Do they suffer because some parents can’t be bothered to plan ahead for the summer? Does my child have to suffer because we wouldn’t be able to afford to go on holiday in the three weeks summer compared to her friends you can go whenever they want.
Do staff also get this time off which would mean cover for ten days and loss of learning because if you’ve been in a cover class you’d see how little learning is done.
Also you can tell it’s coming up half term because behaviour drops due to tiredness from students.

You’ve not really thought it over as it honestly would not work and wouldn’t be able to cater for all -

Edited

@Skyblue92 if parents had more choice in when to take their children on holiday. You wouldn't need to go in the summer hols. What are children benefiting if the spend 40 weeks in one institution and six weeks in another due to parents not being able to get time off. Or four or five of the six weeks.

OP posts:
sollenwir · 03/11/2023 07:51

Autiebibliophile · 03/11/2023 07:48

@Skyblue92 if parents had more choice in when to take their children on holiday. You wouldn't need to go in the summer hols. What are children benefiting if the spend 40 weeks in one institution and six weeks in another due to parents not being able to get time off. Or four or five of the six weeks.

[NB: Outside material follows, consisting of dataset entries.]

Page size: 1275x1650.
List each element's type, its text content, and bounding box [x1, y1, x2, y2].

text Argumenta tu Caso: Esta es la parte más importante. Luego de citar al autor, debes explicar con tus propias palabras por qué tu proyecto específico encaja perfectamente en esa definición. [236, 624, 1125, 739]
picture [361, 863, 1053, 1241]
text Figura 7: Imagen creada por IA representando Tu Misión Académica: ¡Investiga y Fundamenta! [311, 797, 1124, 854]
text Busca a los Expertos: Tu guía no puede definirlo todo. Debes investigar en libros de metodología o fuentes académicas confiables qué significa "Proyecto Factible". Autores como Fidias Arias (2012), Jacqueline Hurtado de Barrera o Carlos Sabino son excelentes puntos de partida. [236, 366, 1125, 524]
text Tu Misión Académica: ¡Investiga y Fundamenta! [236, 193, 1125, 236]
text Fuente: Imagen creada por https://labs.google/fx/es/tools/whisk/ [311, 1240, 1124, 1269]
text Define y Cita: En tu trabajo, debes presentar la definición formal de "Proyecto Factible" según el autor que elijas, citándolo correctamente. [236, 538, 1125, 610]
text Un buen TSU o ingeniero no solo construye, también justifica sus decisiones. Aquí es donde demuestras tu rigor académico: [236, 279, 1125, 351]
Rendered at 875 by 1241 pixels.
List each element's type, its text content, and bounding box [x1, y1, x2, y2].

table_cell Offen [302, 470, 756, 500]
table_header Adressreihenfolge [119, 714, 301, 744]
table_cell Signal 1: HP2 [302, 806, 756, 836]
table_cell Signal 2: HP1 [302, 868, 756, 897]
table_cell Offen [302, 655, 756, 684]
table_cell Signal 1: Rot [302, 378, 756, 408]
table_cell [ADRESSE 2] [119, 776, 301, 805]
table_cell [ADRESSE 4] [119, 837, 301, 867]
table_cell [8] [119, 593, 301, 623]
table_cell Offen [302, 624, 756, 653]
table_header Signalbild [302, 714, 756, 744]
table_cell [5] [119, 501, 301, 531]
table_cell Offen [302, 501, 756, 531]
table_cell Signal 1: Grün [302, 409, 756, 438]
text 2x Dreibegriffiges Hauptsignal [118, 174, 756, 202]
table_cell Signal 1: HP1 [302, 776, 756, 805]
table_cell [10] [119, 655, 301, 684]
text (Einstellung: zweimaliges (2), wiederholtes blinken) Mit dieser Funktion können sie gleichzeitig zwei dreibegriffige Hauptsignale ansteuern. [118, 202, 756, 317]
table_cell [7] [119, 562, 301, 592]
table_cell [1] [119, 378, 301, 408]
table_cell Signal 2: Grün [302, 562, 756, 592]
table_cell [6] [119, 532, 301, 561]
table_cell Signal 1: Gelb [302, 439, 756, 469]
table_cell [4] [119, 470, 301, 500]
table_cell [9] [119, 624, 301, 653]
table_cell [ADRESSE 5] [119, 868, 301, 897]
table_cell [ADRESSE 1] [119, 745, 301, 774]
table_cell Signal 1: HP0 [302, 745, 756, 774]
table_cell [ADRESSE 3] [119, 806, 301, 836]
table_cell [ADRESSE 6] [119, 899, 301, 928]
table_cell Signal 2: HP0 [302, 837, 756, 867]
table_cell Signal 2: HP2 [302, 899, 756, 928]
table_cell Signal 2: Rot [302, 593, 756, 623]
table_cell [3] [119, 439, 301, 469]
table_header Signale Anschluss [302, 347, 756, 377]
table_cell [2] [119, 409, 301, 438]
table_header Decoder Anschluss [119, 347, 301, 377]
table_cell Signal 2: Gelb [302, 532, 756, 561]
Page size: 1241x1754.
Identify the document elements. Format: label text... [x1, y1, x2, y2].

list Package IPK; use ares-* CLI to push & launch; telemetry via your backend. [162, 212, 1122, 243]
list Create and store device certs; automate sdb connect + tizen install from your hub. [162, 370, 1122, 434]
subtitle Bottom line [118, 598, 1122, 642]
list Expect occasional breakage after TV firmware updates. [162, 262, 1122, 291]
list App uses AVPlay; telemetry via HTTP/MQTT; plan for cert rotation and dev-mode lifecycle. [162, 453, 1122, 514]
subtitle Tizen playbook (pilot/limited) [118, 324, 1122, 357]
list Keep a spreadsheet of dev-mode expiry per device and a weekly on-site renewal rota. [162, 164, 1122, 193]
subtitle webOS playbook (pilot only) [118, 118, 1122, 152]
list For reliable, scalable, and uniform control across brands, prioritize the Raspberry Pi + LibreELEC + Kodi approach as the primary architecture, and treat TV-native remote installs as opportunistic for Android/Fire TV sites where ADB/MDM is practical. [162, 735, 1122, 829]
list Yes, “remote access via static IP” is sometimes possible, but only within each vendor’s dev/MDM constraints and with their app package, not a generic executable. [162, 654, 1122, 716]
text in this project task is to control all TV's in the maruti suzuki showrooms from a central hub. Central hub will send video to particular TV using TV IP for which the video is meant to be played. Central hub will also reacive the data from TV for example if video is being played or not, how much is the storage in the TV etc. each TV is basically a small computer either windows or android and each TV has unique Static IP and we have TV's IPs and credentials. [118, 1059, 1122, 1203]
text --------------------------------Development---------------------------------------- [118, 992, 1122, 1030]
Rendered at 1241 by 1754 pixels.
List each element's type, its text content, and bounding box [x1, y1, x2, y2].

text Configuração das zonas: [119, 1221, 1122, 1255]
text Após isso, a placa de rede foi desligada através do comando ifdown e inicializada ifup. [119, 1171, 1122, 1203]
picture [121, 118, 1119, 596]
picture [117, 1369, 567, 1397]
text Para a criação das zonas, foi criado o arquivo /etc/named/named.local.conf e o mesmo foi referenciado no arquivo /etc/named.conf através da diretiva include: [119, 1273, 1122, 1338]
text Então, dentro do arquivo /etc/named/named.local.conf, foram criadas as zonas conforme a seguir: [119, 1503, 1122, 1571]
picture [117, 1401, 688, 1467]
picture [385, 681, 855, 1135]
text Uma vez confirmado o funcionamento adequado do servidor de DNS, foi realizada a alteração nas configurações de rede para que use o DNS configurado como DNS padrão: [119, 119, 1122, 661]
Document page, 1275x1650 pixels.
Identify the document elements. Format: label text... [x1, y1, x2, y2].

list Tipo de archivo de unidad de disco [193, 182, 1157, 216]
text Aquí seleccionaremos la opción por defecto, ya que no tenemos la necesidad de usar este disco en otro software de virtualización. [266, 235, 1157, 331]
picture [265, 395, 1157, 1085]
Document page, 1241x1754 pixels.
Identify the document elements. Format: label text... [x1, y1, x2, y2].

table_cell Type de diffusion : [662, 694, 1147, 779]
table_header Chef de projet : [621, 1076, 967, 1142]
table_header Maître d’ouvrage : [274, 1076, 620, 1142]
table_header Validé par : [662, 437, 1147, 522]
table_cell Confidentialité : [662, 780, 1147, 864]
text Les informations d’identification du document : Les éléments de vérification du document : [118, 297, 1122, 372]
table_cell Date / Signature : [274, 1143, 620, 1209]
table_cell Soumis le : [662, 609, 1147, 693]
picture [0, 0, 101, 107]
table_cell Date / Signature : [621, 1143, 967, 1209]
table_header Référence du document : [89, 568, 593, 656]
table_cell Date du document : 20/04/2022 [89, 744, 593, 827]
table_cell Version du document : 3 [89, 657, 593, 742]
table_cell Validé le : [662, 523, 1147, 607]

Education/attainment would suffer and it would be a nightmare for teachers to have to constantly re-teach different topics to different pupils.

TrashedSofa · 03/11/2023 07:51

Autiebibliophile · 03/11/2023 07:18

What do other countries do in the school hols ? Work less? Use childcare?

I don't really see the point in taking children out of school and sticking them in another facility. If parents could have more autonomy in when they take holidays with their children. They could do it at a time convenient to their workplace and affordable for them if they want to take their children away. It could also incorporate customs/festivals/special occasions so children can share in those events.

Everyone is saying it wouldn't work. In my school district up until about 7/8 years ago parents could take their children out of school for up to 10 days without consequence providing attendance was above a certain number. It was commonly done and didn't cause any major problems for the schools.

This was in addition to the existing school holidays though, not instead of. It didn't cause major problems for the schools because it didn't impact staff terms and conditions, so there were no knock on effects on recruitment to consider.